Extract
>>>
Professional Development and Training for Public Servants

  1. We call upon federal, provincial, territorial, and municipal governments to provide education to public servants on the history of Aboriginal peoples, including the history and legacy of residential schools, the United Nations Declaration on the Rights of Indigenous Peoples, Treaties and Aboriginal rights, Indigenous law, and Aboriginal–Crown relations. This will require skills-based training in intercultural competency, conflict resolution, human rights, and anti-racism.

  1. We call upon church parties to the Settlement Agreement to develop ongoing education strategies to ensure that their respective congregations learn about their church’s role in colonization, the history and legacy of residential schools, and why apologies to former residential school students, their families, and communities were necessary.

Media and Reconciliation

  1. We call upon Canadian journalism programs and media schools to require education for all students on the history of Aboriginal peoples, including the history and legacy of residential schools, the United Nations Declaration on the Rights of Indigenous Peoples, Treaties and Aboriginal rights, Indigenous law, and Aboriginal– Crown relations.
<<<
To-do list
(A) Translate this sentence from the calls to action into French: "This will require skills-based training in intercultural competency, conflict resolution, human rights, and anti-racism."
(B) Quote the calls to action between "Professional Development and" and "rights, and anti-racism.", inclusive.

(Spatial reasoning records)
>>>
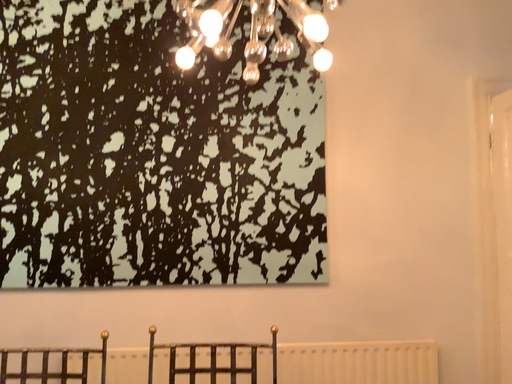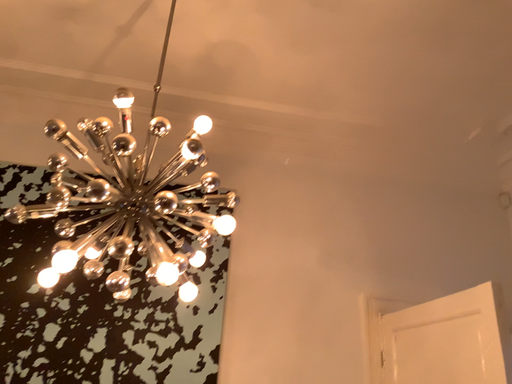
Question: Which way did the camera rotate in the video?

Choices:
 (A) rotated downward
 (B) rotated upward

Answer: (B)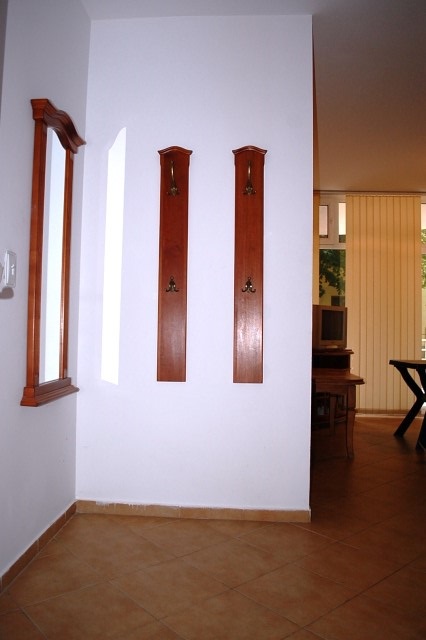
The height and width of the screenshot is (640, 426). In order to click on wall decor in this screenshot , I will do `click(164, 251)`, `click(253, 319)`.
<<<
Answers to the problems
(A) Cela nécessitera une formation axée sur les compétences dans les domaines de la compétence interculturelle, de la résolution de conflits, des droits de la personne et de la lutte contre le racisme.

(B)
Professional Development and Training for Public Servants

  1. We call upon federal, provincial, territorial, and municipal governments to provide education to public servants on the history of Aboriginal peoples, including the history and legacy of residential schools, the United Nations Declaration on the Rights of Indigenous Peoples, Treaties and Aboriginal rights, Indigenous law, and Aboriginal–Crown relations. This will require skills-based training in intercultural competency, conflict resolution, human rights, and anti-racism.